Google Gemini’s text-to-image tools currently can’t perform edits after the image has been created. Instead, users must submit new prompts, hoping that the new prompt will fix any issues and create something that matches what they want to see. That can be especially annoying if there’s even a minor, yet distracting, error. According to the revealed code, Gemini’s fine-tuning feature will address the need for limited changes with two editing methods.
The first option allows users to submit a prompt about an AI-generated image and ask for a change to one aspect. For example, if you liked the image above but wanted to place it in a city, you could keep the robot and the bird but change the background by asking Gemini to move them. The second method described in the code takes a more interactive approach. Users can circle the part of the image they want to change with their finger or a stylus. Once the area is selected, they can describe the changes they want to make and Gemini will understand that the instructions only apply to the circled area.
AI editing success
These editing tools could be particularly useful for those in industries like graphic design, marketing, and social media, where visual accuracy and fast turnaround times are crucial. Google Gemini could better serve the needs of artists, designers, and everyday users who want to create polished visual content more efficiently. While the exact release date for these features is uncertain, their appearance in the code suggests it’s not far off. It also fits well with related features like the upcoming Ask Photos image search feature.

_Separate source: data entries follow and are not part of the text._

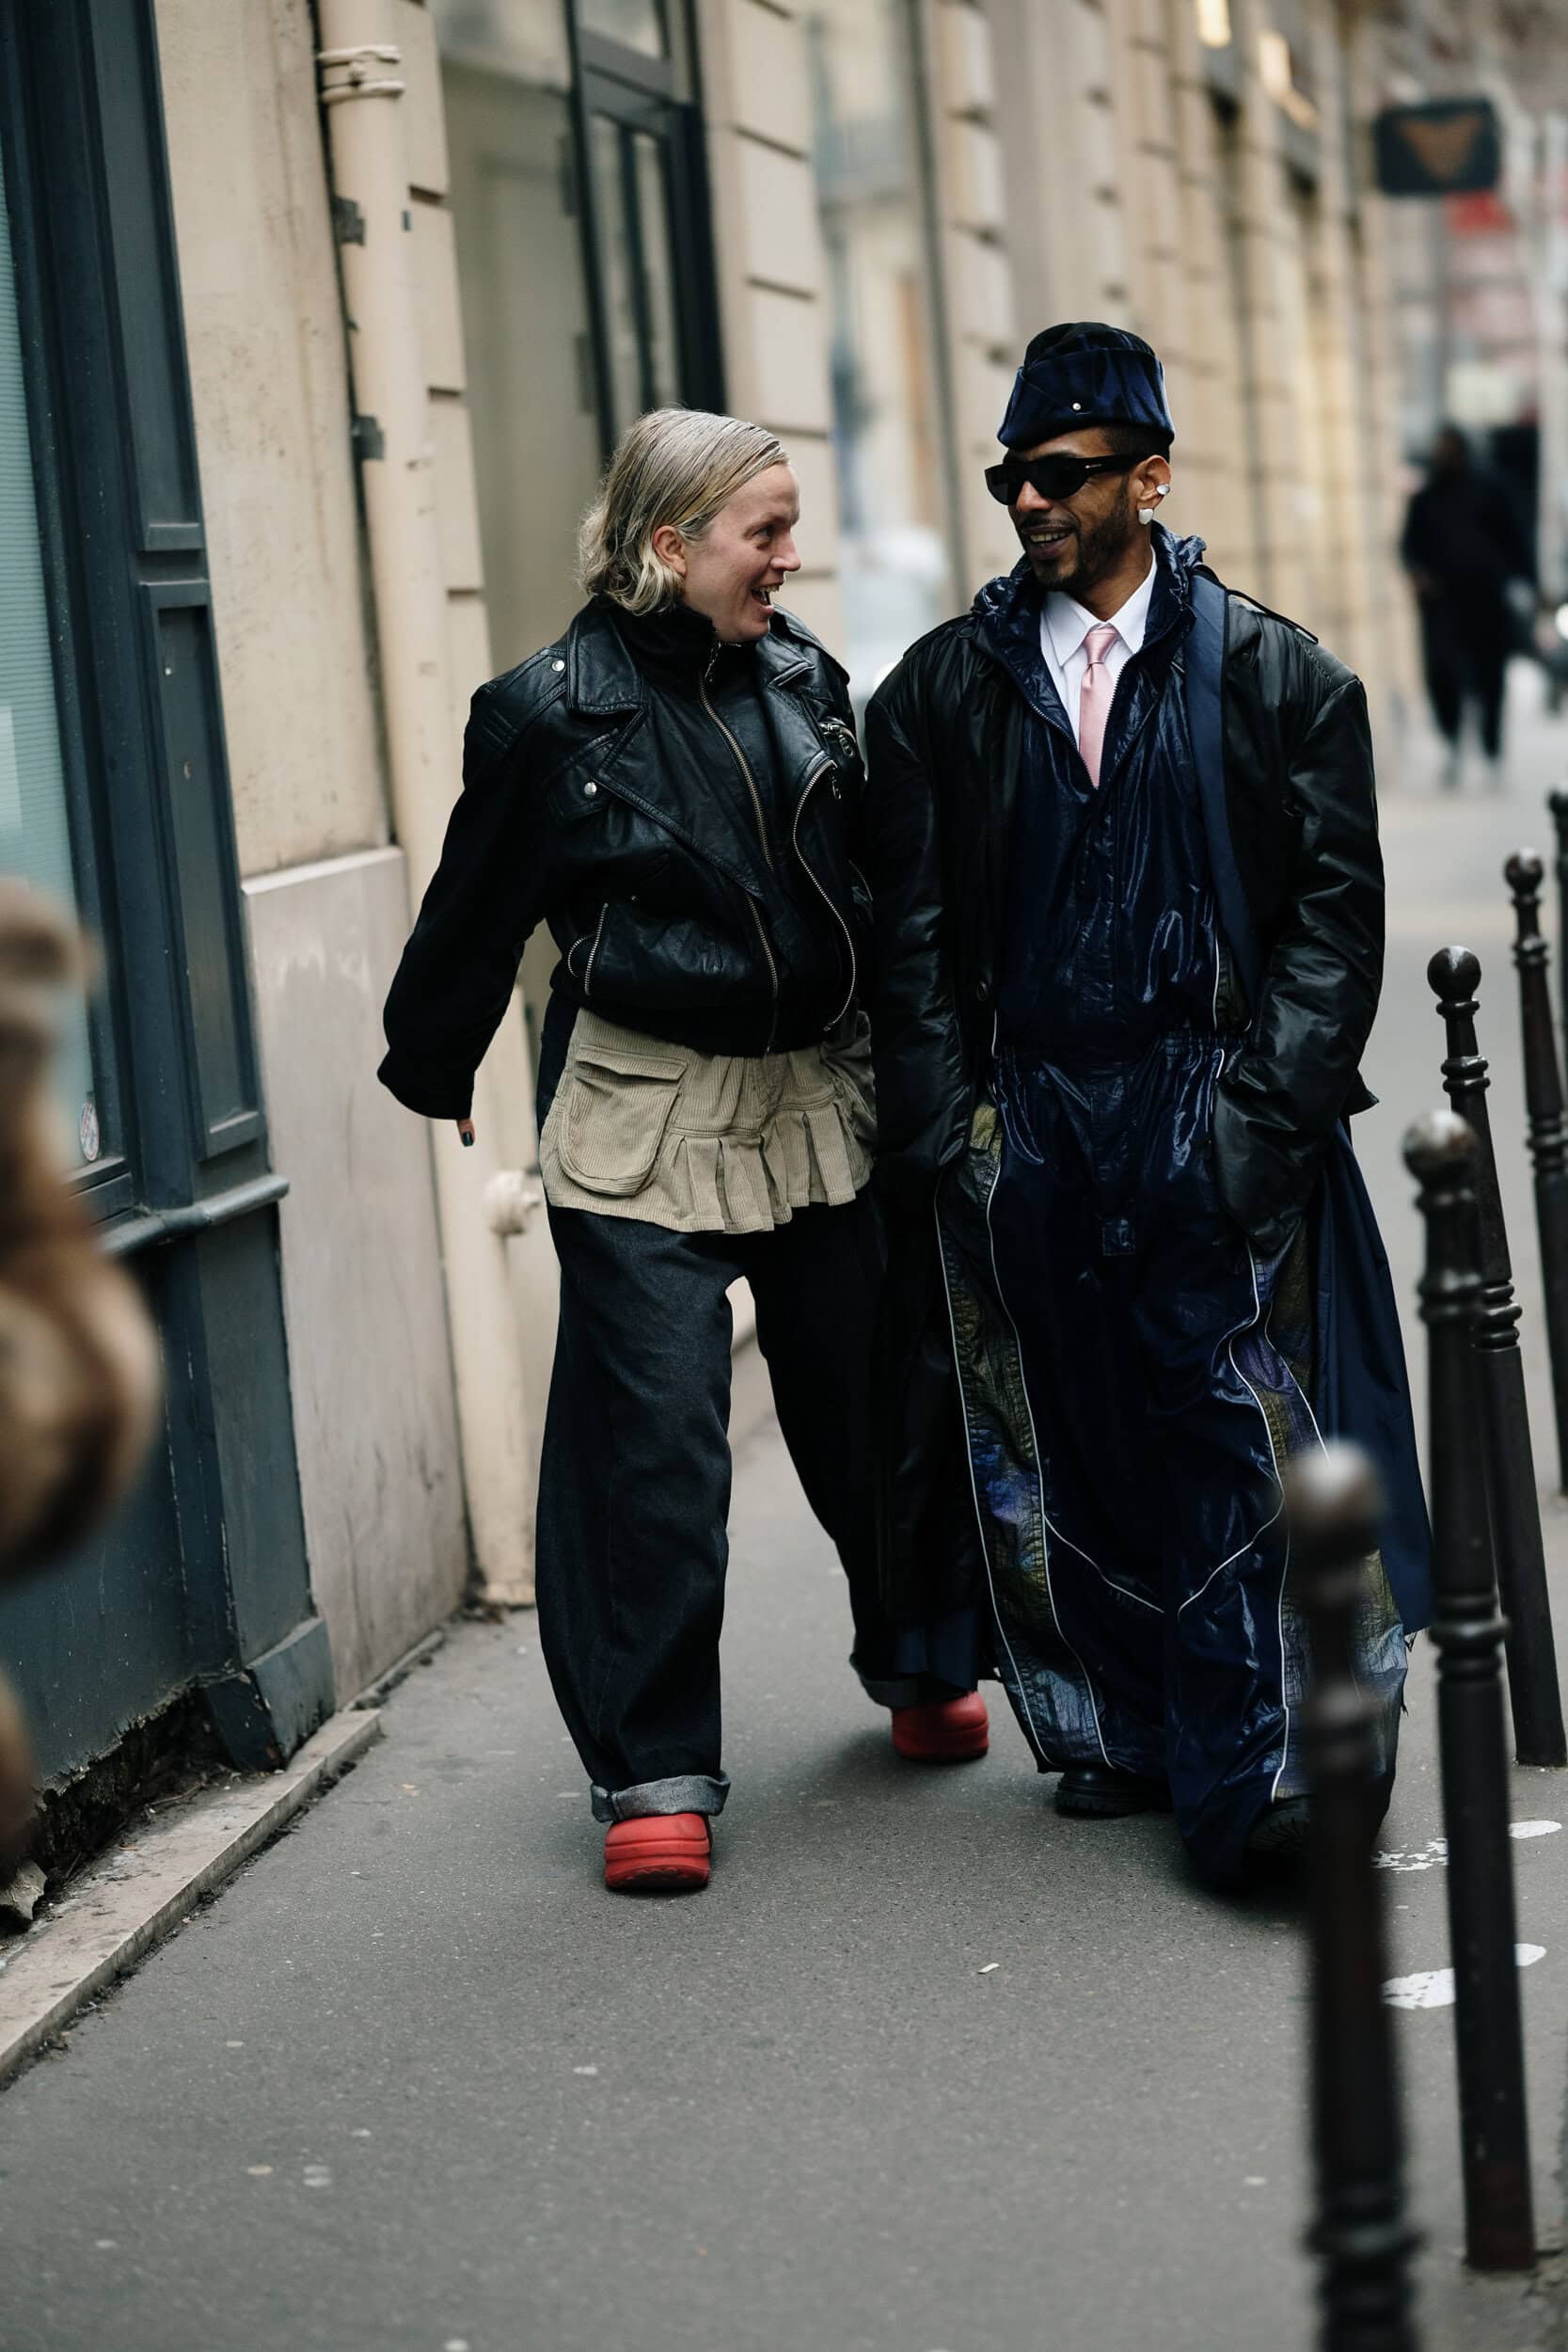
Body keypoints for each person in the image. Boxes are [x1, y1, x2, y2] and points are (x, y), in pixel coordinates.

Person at [379, 408, 985, 1896]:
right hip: (643, 1109)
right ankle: (652, 1764)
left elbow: (880, 878)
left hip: (814, 1100)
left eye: (788, 526)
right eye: (762, 531)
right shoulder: (542, 712)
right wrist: (435, 1058)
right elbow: (476, 900)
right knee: (648, 1435)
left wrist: (931, 1058)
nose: (790, 555)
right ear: (669, 547)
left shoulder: (806, 677)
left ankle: (917, 1655)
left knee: (872, 1408)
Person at [861, 324, 1429, 1889]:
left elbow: (1332, 920)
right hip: (1028, 1116)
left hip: (1206, 1103)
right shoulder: (940, 692)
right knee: (1066, 1438)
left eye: (1060, 475)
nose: (1028, 503)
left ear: (1149, 477)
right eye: (1010, 478)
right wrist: (949, 1131)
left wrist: (1258, 1123)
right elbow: (906, 937)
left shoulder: (1273, 674)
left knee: (1240, 1425)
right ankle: (1126, 1727)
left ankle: (1284, 1775)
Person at [1401, 423, 1534, 788]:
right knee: (1442, 675)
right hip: (1442, 607)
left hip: (1487, 603)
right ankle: (1452, 742)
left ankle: (1491, 750)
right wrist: (1419, 574)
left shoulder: (1492, 488)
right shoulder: (1427, 496)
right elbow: (1409, 546)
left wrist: (1523, 584)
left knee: (1490, 678)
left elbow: (1517, 538)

Google won’t be the first to deploy editing tools for AI image makers. These methods are largely the same as those available with OpenAI’s Dall-E portfolio of AI image models. In ChatGPT, users can request adjustments to an already-produced image, or they can highlight parts of it and submit a new text prompt to adjust that part of the image. Similar features exist for many AI image makers, such as Ideogram.ai and Adobe Firefly. Still, Google’s plan to integrate these fine-tuning tools is a technical leap forward for Gemini. It marks Google’s continued push to match and surpass its rivals at OpenAI, Meta and elsewhere when it comes to generative AI tools.